Problem statement
Rewrite the records below, replacing every "scientific name" with "species name" and leaving everything else unchanged.

— start of Material for the task —

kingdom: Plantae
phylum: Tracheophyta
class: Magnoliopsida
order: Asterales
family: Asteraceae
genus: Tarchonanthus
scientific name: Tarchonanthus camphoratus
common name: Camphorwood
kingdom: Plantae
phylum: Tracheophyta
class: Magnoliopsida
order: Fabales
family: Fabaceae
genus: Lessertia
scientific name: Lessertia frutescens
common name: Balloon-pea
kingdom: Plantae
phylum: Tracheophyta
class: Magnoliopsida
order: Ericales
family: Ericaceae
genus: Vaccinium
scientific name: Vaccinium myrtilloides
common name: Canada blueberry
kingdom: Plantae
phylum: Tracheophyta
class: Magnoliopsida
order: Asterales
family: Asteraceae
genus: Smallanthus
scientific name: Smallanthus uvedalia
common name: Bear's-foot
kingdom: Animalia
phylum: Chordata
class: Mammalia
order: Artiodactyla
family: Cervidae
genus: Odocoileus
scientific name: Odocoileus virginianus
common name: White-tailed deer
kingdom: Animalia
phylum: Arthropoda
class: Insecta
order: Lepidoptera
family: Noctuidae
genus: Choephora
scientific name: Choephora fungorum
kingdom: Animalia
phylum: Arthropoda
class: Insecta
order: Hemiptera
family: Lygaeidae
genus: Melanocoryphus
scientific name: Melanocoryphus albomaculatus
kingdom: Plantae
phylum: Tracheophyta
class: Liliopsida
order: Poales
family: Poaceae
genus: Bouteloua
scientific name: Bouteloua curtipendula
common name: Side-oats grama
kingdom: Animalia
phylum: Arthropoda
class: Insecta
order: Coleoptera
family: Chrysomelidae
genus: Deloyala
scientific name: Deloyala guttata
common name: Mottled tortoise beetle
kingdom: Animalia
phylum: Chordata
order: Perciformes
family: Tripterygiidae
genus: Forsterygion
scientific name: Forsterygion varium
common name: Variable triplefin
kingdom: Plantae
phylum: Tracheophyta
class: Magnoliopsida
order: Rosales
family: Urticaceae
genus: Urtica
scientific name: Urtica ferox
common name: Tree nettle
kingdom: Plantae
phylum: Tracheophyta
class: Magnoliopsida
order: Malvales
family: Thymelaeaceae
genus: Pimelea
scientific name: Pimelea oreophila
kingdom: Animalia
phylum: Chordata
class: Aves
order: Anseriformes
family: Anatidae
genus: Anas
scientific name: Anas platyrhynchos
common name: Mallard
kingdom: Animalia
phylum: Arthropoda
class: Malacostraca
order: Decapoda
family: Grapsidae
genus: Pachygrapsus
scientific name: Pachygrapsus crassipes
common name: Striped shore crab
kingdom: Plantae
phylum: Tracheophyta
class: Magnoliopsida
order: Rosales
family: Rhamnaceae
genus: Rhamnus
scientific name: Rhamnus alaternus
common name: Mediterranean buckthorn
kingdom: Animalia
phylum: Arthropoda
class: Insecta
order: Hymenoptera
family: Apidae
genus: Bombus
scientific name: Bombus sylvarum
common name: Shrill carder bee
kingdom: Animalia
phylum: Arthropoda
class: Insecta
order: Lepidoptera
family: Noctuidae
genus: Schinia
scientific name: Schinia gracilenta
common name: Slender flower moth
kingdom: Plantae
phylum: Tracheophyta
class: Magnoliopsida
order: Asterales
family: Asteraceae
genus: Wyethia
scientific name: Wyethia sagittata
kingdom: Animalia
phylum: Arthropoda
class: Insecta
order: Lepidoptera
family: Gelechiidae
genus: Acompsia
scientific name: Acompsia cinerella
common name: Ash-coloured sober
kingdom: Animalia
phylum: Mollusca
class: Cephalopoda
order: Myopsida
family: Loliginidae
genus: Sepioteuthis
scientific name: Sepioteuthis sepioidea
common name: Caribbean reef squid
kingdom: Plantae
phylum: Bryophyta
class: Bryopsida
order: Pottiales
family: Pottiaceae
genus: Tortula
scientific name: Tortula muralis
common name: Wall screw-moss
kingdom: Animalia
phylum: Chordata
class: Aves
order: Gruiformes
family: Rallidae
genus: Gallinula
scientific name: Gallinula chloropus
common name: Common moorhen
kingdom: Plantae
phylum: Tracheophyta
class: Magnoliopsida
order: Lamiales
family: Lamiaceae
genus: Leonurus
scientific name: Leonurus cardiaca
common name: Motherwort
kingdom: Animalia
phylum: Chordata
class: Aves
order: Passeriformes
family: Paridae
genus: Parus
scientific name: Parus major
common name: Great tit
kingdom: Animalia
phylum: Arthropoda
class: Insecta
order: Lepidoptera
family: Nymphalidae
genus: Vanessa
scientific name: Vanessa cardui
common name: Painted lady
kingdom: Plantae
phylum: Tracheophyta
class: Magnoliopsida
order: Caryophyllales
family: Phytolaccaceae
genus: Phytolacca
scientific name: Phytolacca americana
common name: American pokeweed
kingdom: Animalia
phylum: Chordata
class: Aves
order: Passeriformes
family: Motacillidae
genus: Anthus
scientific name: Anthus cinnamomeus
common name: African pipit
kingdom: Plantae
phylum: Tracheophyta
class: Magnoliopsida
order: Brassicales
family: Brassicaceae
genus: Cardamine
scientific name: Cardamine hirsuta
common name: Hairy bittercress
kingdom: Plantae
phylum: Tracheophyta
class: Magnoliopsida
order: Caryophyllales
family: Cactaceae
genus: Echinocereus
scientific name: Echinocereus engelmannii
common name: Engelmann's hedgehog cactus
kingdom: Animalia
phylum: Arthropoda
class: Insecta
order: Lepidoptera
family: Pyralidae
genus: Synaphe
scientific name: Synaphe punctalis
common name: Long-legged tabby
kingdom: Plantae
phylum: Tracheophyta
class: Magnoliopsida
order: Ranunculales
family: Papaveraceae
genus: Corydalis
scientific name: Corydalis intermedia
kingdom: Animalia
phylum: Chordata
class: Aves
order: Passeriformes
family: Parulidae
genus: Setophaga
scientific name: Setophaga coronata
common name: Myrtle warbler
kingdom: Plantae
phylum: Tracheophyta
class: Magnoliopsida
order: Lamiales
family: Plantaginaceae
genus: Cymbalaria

— end of Material for the task —

Answer below
kingdom: Plantae
phylum: Tracheophyta
class: Magnoliopsida
order: Asterales
family: Asteraceae
genus: Tarchonanthus
species name: Tarchonanthus camphoratus
common name: Camphorwood
kingdom: Plantae
phylum: Tracheophyta
class: Magnoliopsida
order: Fabales
family: Fabaceae
genus: Lessertia
species name: Lessertia frutescens
common name: Balloon-pea
kingdom: Plantae
phylum: Tracheophyta
class: Magnoliopsida
order: Ericales
family: Ericaceae
genus: Vaccinium
species name: Vaccinium myrtilloides
common name: Canada blueberry
kingdom: Plantae
phylum: Tracheophyta
class: Magnoliopsida
order: Asterales
family: Asteraceae
genus: Smallanthus
species name: Smallanthus uvedalia
common name: Bear's-foot
kingdom: Animalia
phylum: Chordata
class: Mammalia
order: Artiodactyla
family: Cervidae
genus: Odocoileus
species name: Odocoileus virginianus
common name: White-tailed deer
kingdom: Animalia
phylum: Arthropoda
class: Insecta
order: Lepidoptera
family: Noctuidae
genus: Choephora
species name: Choephora fungorum
kingdom: Animalia
phylum: Arthropoda
class: Insecta
order: Hemiptera
family: Lygaeidae
genus: Melanocoryphus
species name: Melanocoryphus albomaculatus
kingdom: Plantae
phylum: Tracheophyta
class: Liliopsida
order: Poales
family: Poaceae
genus: Bouteloua
species name: Bouteloua curtipendula
common name: Side-oats grama
kingdom: Animalia
phylum: Arthropoda
class: Insecta
order: Coleoptera
family: Chrysomelidae
genus: Deloyala
species name: Deloyala guttata
common name: Mottled tortoise beetle
kingdom: Animalia
phylum: Chordata
order: Perciformes
family: Tripterygiidae
genus: Forsterygion
species name: Forsterygion varium
common name: Variable triplefin
kingdom: Plantae
phylum: Tracheophyta
class: Magnoliopsida
order: Rosales
family: Urticaceae
genus: Urtica
species name: Urtica ferox
common name: Tree nettle
kingdom: Plantae
phylum: Tracheophyta
class: Magnoliopsida
order: Malvales
family: Thymelaeaceae
genus: Pimelea
species name: Pimelea oreophila
kingdom: Animalia
phylum: Chordata
class: Aves
order: Anseriformes
family: Anatidae
genus: Anas
species name: Anas platyrhynchos
common name: Mallard
kingdom: Animalia
phylum: Arthropoda
class: Malacostraca
order: Decapoda
family: Grapsidae
genus: Pachygrapsus
species name: Pachygrapsus crassipes
common name: Striped shore crab
kingdom: Plantae
phylum: Tracheophyta
class: Magnoliopsida
order: Rosales
family: Rhamnaceae
genus: Rhamnus
species name: Rhamnus alaternus
common name: Mediterranean buckthorn
kingdom: Animalia
phylum: Arthropoda
class: Insecta
order: Hymenoptera
family: Apidae
genus: Bombus
species name: Bombus sylvarum
common name: Shrill carder bee
kingdom: Animalia
phylum: Arthropoda
class: Insecta
order: Lepidoptera
family: Noctuidae
genus: Schinia
species name: Schinia gracilenta
common name: Slender flower moth
kingdom: Plantae
phylum: Tracheophyta
class: Magnoliopsida
order: Asterales
family: Asteraceae
genus: Wyethia
species name: Wyethia sagittata
kingdom: Animalia
phylum: Arthropoda
class: Insecta
order: Lepidoptera
family: Gelechiidae
genus: Acompsia
species name: Acompsia cinerella
common name: Ash-coloured sober
kingdom: Animalia
phylum: Mollusca
class: Cephalopoda
order: Myopsida
family: Loliginidae
genus: Sepioteuthis
species name: Sepioteuthis sepioidea
common name: Caribbean reef squid
kingdom: Plantae
phylum: Bryophyta
class: Bryopsida
order: Pottiales
family: Pottiaceae
genus: Tortula
species name: Tortula muralis
common name: Wall screw-moss
kingdom: Animalia
phylum: Chordata
class: Aves
order: Gruiformes
family: Rallidae
genus: Gallinula
species name: Gallinula chloropus
common name: Common moorhen
kingdom: Plantae
phylum: Tracheophyta
class: Magnoliopsida
order: Lamiales
family: Lamiaceae
genus: Leonurus
species name: Leonurus cardiaca
common name: Motherwort
kingdom: Animalia
phylum: Chordata
class: Aves
order: Passeriformes
family: Paridae
genus: Parus
species name: Parus major
common name: Great tit
kingdom: Animalia
phylum: Arthropoda
class: Insecta
order: Lepidoptera
family: Nymphalidae
genus: Vanessa
species name: Vanessa cardui
common name: Painted lady
kingdom: Plantae
phylum: Tracheophyta
class: Magnoliopsida
order: Caryophyllales
family: Phytolaccaceae
genus: Phytolacca
species name: Phytolacca americana
common name: American pokeweed
kingdom: Animalia
phylum: Chordata
class: Aves
order: Passeriformes
family: Motacillidae
genus: Anthus
species name: Anthus cinnamomeus
common name: African pipit
kingdom: Plantae
phylum: Tracheophyta
class: Magnoliopsida
order: Brassicales
family: Brassicaceae
genus: Cardamine
species name: Cardamine hirsuta
common name: Hairy bittercress
kingdom: Plantae
phylum: Tracheophyta
class: Magnoliopsida
order: Caryophyllales
family: Cactaceae
genus: Echinocereus
species name: Echinocereus engelmannii
common name: Engelmann's hedgehog cactus
kingdom: Animalia
phylum: Arthropoda
class: Insecta
order: Lepidoptera
family: Pyralidae
genus: Synaphe
species name: Synaphe punctalis
common name: Long-legged tabby
kingdom: Plantae
phylum: Tracheophyta
class: Magnoliopsida
order: Ranunculales
family: Papaveraceae
genus: Corydalis
species name: Corydalis intermedia
kingdom: Animalia
phylum: Chordata
class: Aves
order: Passeriformes
family: Parulidae
genus: Setophaga
species name: Setophaga coronata
common name: Myrtle warbler
kingdom: Plantae
phylum: Tracheophyta
class: Magnoliopsida
order: Lamiales
family: Plantaginaceae
genus: Cymbalaria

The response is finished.